The authors provide a basic implementation of this method and suggest that an improved strategy should also consider the boundaries of sentences or paragraphs. They acknowledge that the assumption that chunks of similar sizes hold comparable amounts of information may not apply to domain-specific documents. The proposed method could also benefit other LLM tasks, such as retrieval-augmented question answering. The authors invite readers to connect with them to improve the chunking, summarization, or retrieval in their domain-specific LLM pipelines.
Key takeaways:
- The common strategy for summarizing large documents with Large Language Models (LLMs) involves dividing the document into chunks based on the LLM context window and the prompt size, summarizing these chunks independently, and then combining these summaries into a global summary. However, this strategy can lead to biased summaries if the chunk sizes are not similar.
- To ensure all chunks are of similar size, the authors propose an optimal automatic chunk size determination method. This involves deciding a maximum chunk size based on the LLM context window and the prompt size, calculating the average chunk size, and then redistributing tokens from preceding chunks to the last chunk until it reaches the size of the average chunk size.

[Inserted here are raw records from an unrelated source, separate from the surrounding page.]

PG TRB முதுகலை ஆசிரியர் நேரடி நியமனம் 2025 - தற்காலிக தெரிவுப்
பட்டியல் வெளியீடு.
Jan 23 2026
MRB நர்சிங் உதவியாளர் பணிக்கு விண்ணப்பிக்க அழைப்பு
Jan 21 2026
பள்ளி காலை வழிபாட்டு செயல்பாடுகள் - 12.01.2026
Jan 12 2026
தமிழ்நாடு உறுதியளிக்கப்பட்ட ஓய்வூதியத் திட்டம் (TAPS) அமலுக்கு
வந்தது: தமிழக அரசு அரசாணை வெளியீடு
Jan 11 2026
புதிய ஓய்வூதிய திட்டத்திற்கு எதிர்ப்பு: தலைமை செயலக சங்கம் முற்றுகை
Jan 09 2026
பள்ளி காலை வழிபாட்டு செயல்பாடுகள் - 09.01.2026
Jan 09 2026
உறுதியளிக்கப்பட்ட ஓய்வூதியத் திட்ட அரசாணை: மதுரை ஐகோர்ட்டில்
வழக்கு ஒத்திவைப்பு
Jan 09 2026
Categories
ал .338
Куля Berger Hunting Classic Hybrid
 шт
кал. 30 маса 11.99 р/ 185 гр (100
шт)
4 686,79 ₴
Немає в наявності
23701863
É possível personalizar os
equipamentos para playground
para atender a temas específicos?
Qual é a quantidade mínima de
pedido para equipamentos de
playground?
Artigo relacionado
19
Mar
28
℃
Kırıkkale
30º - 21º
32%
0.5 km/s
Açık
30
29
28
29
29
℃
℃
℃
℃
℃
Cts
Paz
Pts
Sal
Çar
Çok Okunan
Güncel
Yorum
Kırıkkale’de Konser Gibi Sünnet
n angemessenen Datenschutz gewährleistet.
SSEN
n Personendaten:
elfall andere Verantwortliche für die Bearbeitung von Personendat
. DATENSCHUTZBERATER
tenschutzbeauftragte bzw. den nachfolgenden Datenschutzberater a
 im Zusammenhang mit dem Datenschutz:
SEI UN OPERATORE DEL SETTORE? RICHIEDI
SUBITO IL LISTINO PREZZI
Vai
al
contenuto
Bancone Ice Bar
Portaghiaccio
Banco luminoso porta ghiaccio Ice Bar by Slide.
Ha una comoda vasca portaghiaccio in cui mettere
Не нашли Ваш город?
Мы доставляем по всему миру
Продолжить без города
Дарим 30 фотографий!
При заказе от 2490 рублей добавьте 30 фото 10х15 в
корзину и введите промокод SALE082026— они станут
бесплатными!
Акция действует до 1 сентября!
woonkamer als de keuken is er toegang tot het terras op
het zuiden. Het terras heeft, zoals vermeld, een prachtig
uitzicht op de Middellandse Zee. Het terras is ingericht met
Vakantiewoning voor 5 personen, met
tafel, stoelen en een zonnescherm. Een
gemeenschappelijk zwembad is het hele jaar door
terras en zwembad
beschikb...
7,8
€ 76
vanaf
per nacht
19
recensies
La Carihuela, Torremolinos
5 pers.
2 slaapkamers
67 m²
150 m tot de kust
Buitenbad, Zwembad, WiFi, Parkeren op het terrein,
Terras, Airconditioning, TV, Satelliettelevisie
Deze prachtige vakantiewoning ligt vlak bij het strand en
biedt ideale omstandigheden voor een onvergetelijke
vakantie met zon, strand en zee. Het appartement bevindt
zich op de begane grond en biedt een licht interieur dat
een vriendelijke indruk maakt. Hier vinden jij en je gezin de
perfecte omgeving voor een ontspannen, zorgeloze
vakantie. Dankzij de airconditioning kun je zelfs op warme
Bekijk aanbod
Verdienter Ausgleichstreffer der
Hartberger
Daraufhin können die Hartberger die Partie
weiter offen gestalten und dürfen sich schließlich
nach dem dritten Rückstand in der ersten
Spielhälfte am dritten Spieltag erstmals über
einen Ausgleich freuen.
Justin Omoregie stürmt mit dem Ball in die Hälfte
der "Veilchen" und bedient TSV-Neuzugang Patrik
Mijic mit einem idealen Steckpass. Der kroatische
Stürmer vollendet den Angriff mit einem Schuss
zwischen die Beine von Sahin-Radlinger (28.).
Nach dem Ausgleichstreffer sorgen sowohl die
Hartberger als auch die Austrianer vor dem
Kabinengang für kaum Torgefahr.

- This approach results in a maximum chunk size difference of 1, making it optimal in practice while maintaining the smallest possible number of chunks. A basic implementation of this method is provided in the article.
- While this method assumes that chunks of similar sizes hold comparable amounts of information, this might not apply to domain-specific documents. Therefore, the authors suggest that an improved chunking strategy should also consider the boundaries of sentences or paragraphs, and they plan to discuss this in an upcoming blog post.